Your task is to copy the listing exactly, with the pictures left out.
━━━━━━━━━━
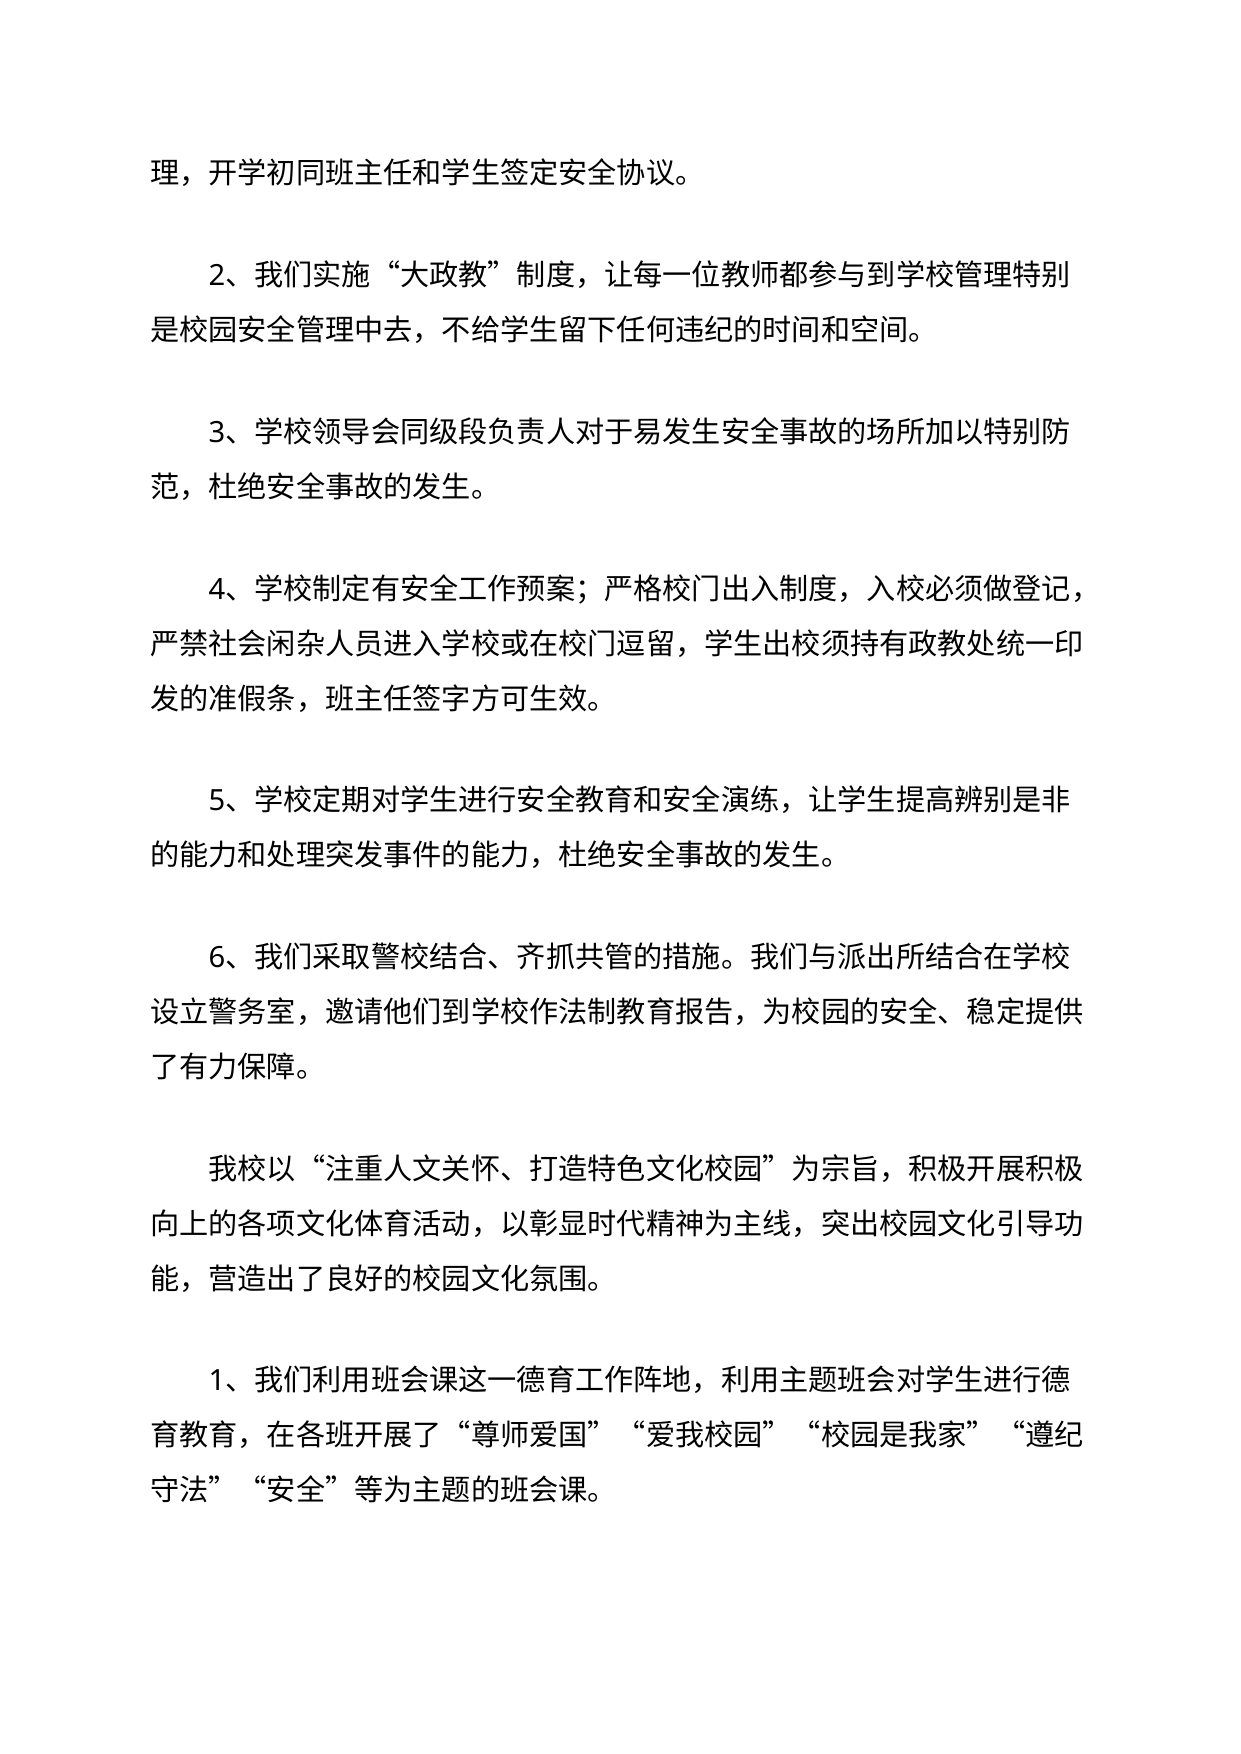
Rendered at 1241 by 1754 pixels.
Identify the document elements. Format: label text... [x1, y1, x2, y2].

text 6、我们采取警校结合、齐抓共管的措施。我们与派出所结合在学校设立警务室，邀请他们到学校作法制教育报告，为校园的安全、稳定提供了有力保障。 [150, 934, 1090, 1086]
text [150, 150, 1090, 192]
text 我校以“注重人文关怀、打造特色文化校园”为宗旨，积极开展积极向上的各项文化体育活动，以彰显时代精神为主线，突出校园文化引导功能，营造出了良好的校园文化氛围。 [150, 1145, 1090, 1297]
text 1、我们利用班会课这一德育工作阵地，利用主题班会对学生进行德育教育，在各班开展了“尊师爱国”“爱我校园”“校园是我家”“遵纪守法”“安全”等为主题的班会课。 [150, 1357, 1090, 1509]
text 2、我们实施“大政教”制度，让每一位教师都参与到学校管理特别是校园安全管理中去，不给学生留下任何违纪的时间和空间。 [150, 252, 1090, 349]
text 4、学校制定有安全工作预案；严格校门出入制度，入校必须做登记，严禁社会闲杂人员进入学校或在校门逗留，学生出校须持有政教处统一印发的准假条，班主任签字方可生效。 [150, 565, 1090, 717]
text 5、学校定期对学生进行安全教育和安全演练，让学生提高辨别是非的能力和处理突发事件的能力，杜绝安全事故的发生。 [150, 777, 1090, 874]
text 3、学校领导会同级段负责人对于易发生安全事故的场所加以特别防范，杜绝安全事故的发生。 [150, 408, 1090, 506]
━━━━━━━━━━
Solution for this task
Rendered at 1241 by 1754 pixels.
Identify the document elements. Format: label text... [x1, y1, x2, y2].

text 6、我们采取警校结合、齐抓共管的措施。我们与派出所结合在学校设立警务室，邀请他们到学校作法制教育报告，为校园的安全、稳定提供了有力保障。 [150, 934, 1090, 1086]
text [150, 150, 1090, 192]
text 我校以“注重人文关怀、打造特色文化校园”为宗旨，积极开展积极向上的各项文化体育活动，以彰显时代精神为主线，突出校园文化引导功能，营造出了良好的校园文化氛围。 [150, 1145, 1090, 1297]
text 1、我们利用班会课这一德育工作阵地，利用主题班会对学生进行德育教育，在各班开展了“尊师爱国”“爱我校园”“校园是我家”“遵纪守法”“安全”等为主题的班会课。 [150, 1357, 1090, 1509]
text 2、我们实施“大政教”制度，让每一位教师都参与到学校管理特别是校园安全管理中去，不给学生留下任何违纪的时间和空间。 [150, 252, 1090, 349]
text 4、学校制定有安全工作预案；严格校门出入制度，入校必须做登记，严禁社会闲杂人员进入学校或在校门逗留，学生出校须持有政教处统一印发的准假条，班主任签字方可生效。 [150, 565, 1090, 717]
text 5、学校定期对学生进行安全教育和安全演练，让学生提高辨别是非的能力和处理突发事件的能力，杜绝安全事故的发生。 [150, 777, 1090, 874]
text 3、学校领导会同级段负责人对于易发生安全事故的场所加以特别防范，杜绝安全事故的发生。 [150, 408, 1090, 506]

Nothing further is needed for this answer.